Only a tiny fraction of patents make money. The drumbeat "get a patent and get rich" misinforms most inventors, who think that the tens of thousands of dollars spent negotiating the patent system and paying for maintenance is a sure road to wealth. In general, all patents to for small inventors is impoverish them to patent lawyers. In fact, the way to make money on a new idea is to work with manufacturers to get something produced, and sell lots of them. Making anything involves thousands of processes and ideas, any one of which might be covered by a patent claim buried in the millions of pages of patent claims currently in force. In the current climate, a manufacturer would have to be insane to risk producing something new, and accidentally stumbling across one of those hidden claims, rather than doing the save thing and making the same old stuff, perhaps a little bigger or more showy or better advertised.

The reason iPhones and iPads are considered great products is because Apple's lawyers attack those who would evolve better ones. As a product inventor, I can assure you that I and my colleagues can do a hell of a lot better, if we are free to do so, and you are free to choose our products. Apple would be a minor player in a free market.

While government oversight might be useful in this area, in act governments are run by ... lawyers. Who on average, aren't going to break their own rice bowls to make the world easier for the same "nerds" they tormented in grade school. There are some wonderful exceptions, but the exceptions aren't numerous enough to pass enlightened legislation. Making up fables is easier.

Unlike copyright, which at least allows for the prosecution of uncreative bit-for-bit copy of the work of others, no patent can be violated without being seriously creative. If you want to copy one of my integrated circuit patents, you've got to do a lot of work and be very smart (unless you get a copy of the design itself, which violates copyright!). You've got to be as smart and well trained as I am. In other words, you've got to be a lot like me. And why the HELL does the public, and the government they elect, think I want to attack and penalize smart and well trained people like myself? I'd rather buy them a beer, not take them to court!

The same reasoning applies to "creative" plagiarism of copyrighted works, BTW. Good artists borrow, great artists steal! (as I was told by one artist whose images I "borrowed" - with permission).

I'm currently reading Bessen and Meurer's "Patent Failure", which focuses on the poor "notice" and "boundary" aspects of the patent system. The only person on the planet who can decide whether a US patent has been violated is a federal appeals court judge; even a team of engineers and lawyers can't read a patent claim as currently written and decide whether it applies to their own product.
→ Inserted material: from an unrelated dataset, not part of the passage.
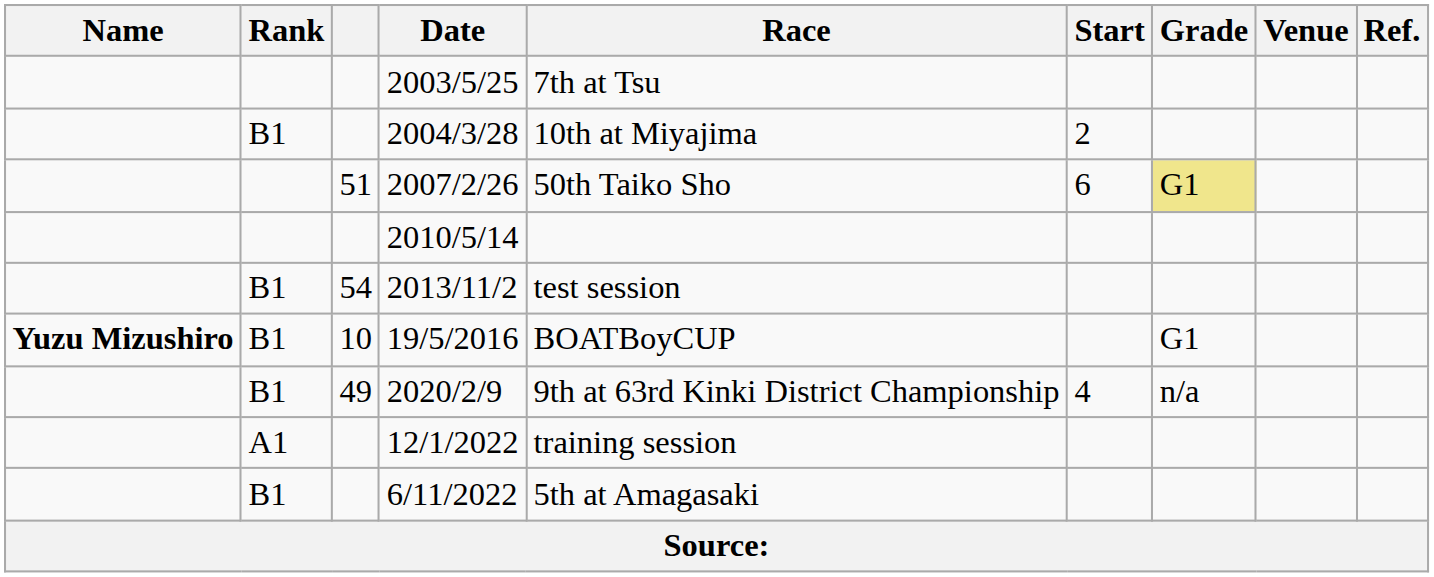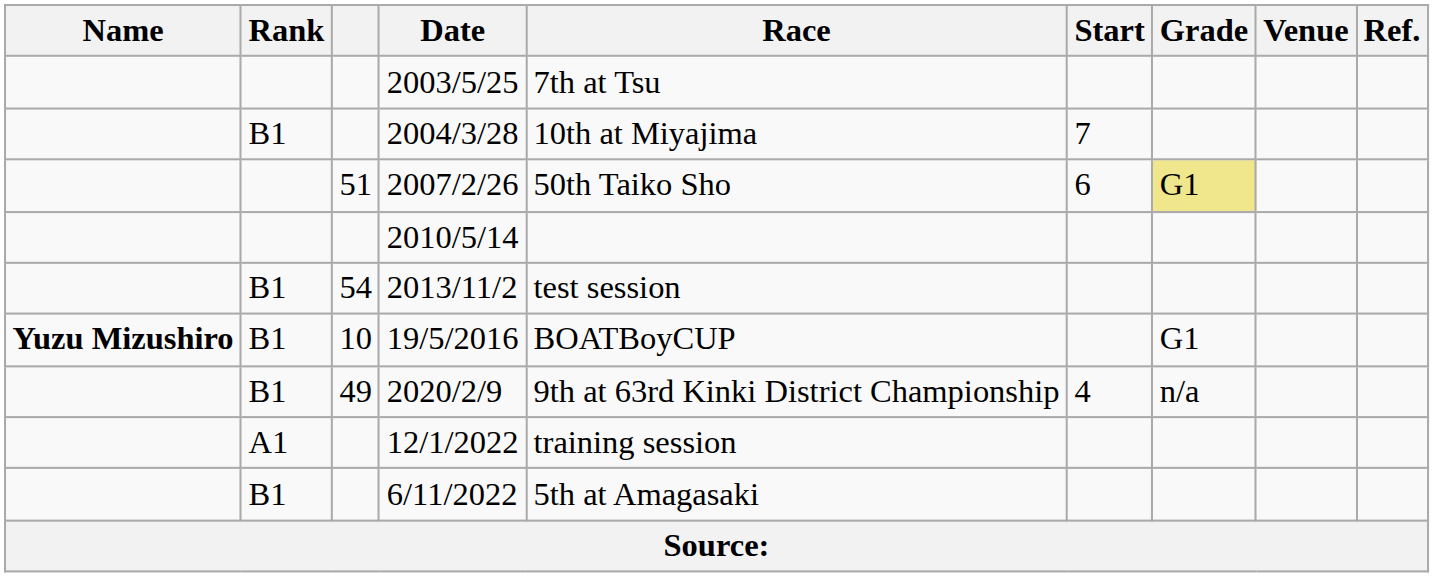2004/3/28 | Start: 2 -> 7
Patents are mine fields, and claims are mines, hidden intellectual antipersonnel weapons. They directly damage only a small set of people - the inventors and entrepreneurs whom we would otherwise call our friends. They indirectly harm everyone, since we all could benefit from the unexpected combination of good ideas, and products that interoperate.
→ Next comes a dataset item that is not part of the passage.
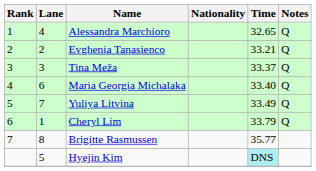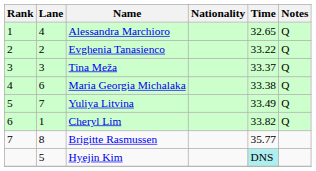Evghenia Tanasienco | Time: 33.21 -> 33.22
Maria Georgia Michalaka | Time: 33.40 -> 33.38
Cheryl Lim | Time: 33.79 -> 33.82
Perhaps in some sick way, the system is working exactly as some cabal of psychopathic antitechnologists intend. We are legally/economically not allowed to mix and deploy the best ideas. Individual innovators are strongly discouraged from sharing and collaborating. That disempowers innovators, drives the humane ones out of the field, and slows the improvement of technology.

But never blame on malice what can be adequately explained by stupidity. We allow the patent nightmare to go on because few people learn enough to innovate, we reward children for attacking "nerds" and "geeks", and generally treat ignorance as a virtue. At least in the United States, which may soon be crushed by cultures that value and encourage technologists rather than lawyers.